Vittori took small portions of Parmigiano-Reggiano packed one-by-one in a modified atmosphere to the six crew members – including the other Italian astronaut Paolo Nespoli, who will return from the mission in a few days: they are the same single-portion pieces sold as snacks in many places and particularly convenient for eating in a special environment such as the shuttle and thus authorised by NASA.

The cheese was sent to Vittori by the Protection Consortium and, in handing it over to him, Sport Master Giorgio Cimurri actually celebrated the tenth anniversary of Parmigiano-Reggiano’s recognition as the cheese for inclusion in the astronauts’ diet.
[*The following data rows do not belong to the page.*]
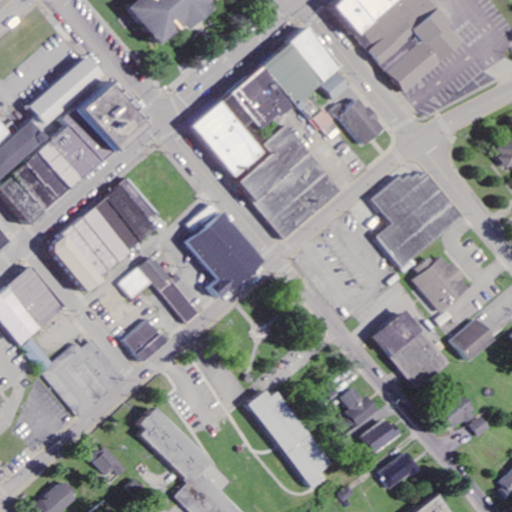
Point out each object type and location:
building: (1, 0)
building: (2, 1)
road: (300, 1)
building: (361, 7)
road: (15, 13)
building: (340, 13)
building: (170, 16)
building: (175, 17)
building: (401, 36)
building: (405, 41)
parking lot: (463, 58)
road: (109, 59)
building: (337, 86)
building: (68, 91)
building: (66, 96)
building: (266, 102)
building: (358, 116)
building: (324, 121)
building: (364, 123)
building: (115, 124)
road: (407, 127)
road: (149, 132)
building: (372, 132)
building: (4, 134)
building: (229, 145)
building: (22, 149)
building: (74, 153)
building: (506, 153)
building: (61, 172)
building: (293, 185)
building: (291, 188)
building: (418, 217)
building: (416, 218)
building: (207, 219)
road: (12, 230)
building: (108, 236)
building: (4, 241)
road: (149, 251)
building: (228, 255)
building: (227, 259)
building: (79, 272)
parking lot: (475, 277)
road: (258, 280)
building: (442, 283)
building: (445, 283)
building: (162, 289)
building: (28, 307)
road: (290, 311)
road: (247, 312)
road: (80, 313)
road: (326, 315)
building: (447, 320)
building: (17, 323)
road: (263, 324)
park: (263, 331)
fountain: (263, 332)
building: (474, 341)
building: (478, 341)
building: (148, 342)
building: (412, 350)
building: (415, 353)
road: (255, 363)
building: (80, 375)
building: (1, 404)
building: (1, 409)
building: (360, 409)
building: (460, 414)
building: (481, 428)
building: (382, 437)
building: (294, 438)
building: (107, 463)
building: (187, 466)
building: (187, 467)
building: (398, 471)
building: (506, 486)
road: (7, 487)
building: (346, 495)
road: (7, 497)
building: (58, 500)
building: (434, 507)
In 2001 the Russian Space Agency officially included Parmigiano-Reggiano cheese in the diet on board the mission for the construction of the International Space Station (ISS): the Russian cosmonauts T.A. Musabaev and Y.M. Baturin, together with the first space tourist, the American Dennis Tito, used Parmigiano-Reggiano cheese in single-portion packs.

In January 2005, Parmigiano-Reggiano reached its moment of triumph: it was included in the official diet of all astronauts on mission in orbit in the International Space Station.  

“We are obviously very pleased – underlined the Consortium President, Giuseppe Alai – of supporting Vittori’s mission with our product and also to welcome Nespoli, whose participation in these space missions confirms Italian excellence in such a difficult and selective profession and area, on his return”. “We have never doubted the fact that Parmigiano-Reggiano is an ideal product for astronauts – continued Alai: since it was launched into orbit fifteen years ago with astronauts Maurizio Cheli and Umberto Guidoni (22nd February - 9th March 1996, NASA space mission, Space Shuttle Columbia), we have known not only that it is particularly suitable in astronauts’  diet but also - because it is totally natural and undergoes lengthy maturation - its perfect preservation in extreme conditions is also guaranteed”.
“In this respect – concluded Alaislightly less than one year ago, we welcomed the conclusion of solo voyager Red Stowe’s adventure, when he set foot on land after more than 3 years (exactly 1,152 days) of uninterrupted navigation without stopping for replenishments, to simulate some of the conditions of a hypothetical mission to planet Mars: for that event, 113 kilos of Parmigiano-Reggiano cheese were loaded on board the “Anne” sailing from New York”.


It has already been mentioned that being part of the official diet of astronauts in orbit since January 2005 on the International Space Station mission Parmigiano-Reggiano feels at home in space.

Its debut dates back to 1996 with the Italian astronauts Guidoni and Cheli (Shuttle Columbia); in the period April-June 2000 single-portion packs of cheese were carried into space by the Russian cosmonauts Sergey Zalyotin and Aleksandr Kaleri during the Russian space mission on the MIR (orbiting space station).

From the scientific point of view, the 20th October 2000 marked the true celebration of Parmigiano-Reggiano as a food that is particularly suitable for the astronauts’ diet (Valeri Morgun, medical doctor in charge of the “Y. Gagarin” Centre during the conference "Food for Space" held in Salsomaggiore Terme, promoted by Professor Umberto Solimene of the University of Milan) thanks to its excellent digestibility, high calcium content (which is lost in high amounts in the absence of gravity) that is easy to assimilate, has no preservatives and additives, and is pleasant to eat: in particular, this last element is innovative because it introduced organoleptic pleasure as a criterion of choice in designing a diet that until then consisted exclusively of synthetic preparations.

In April and June 2001, Parmigiano-Reggiano returned to space with NASA (once again with Umberto Guidoni) and with the Russian Space Agency (with the first space tourist, the American Dennis Tito) and became an official food for Russian astronauts.

In April-May 2002, for the first time it travelled with Roberto Vittori (replacement of the Soyuz rescue capsule, voyage of the second space tourist, the South-African Mark Shuttleworth), and in April 2005 (“Eneide” space mission) it travelled again with Vittori, the Russian Sergei Krikalev and the American John L. Phillips on the International Space Station.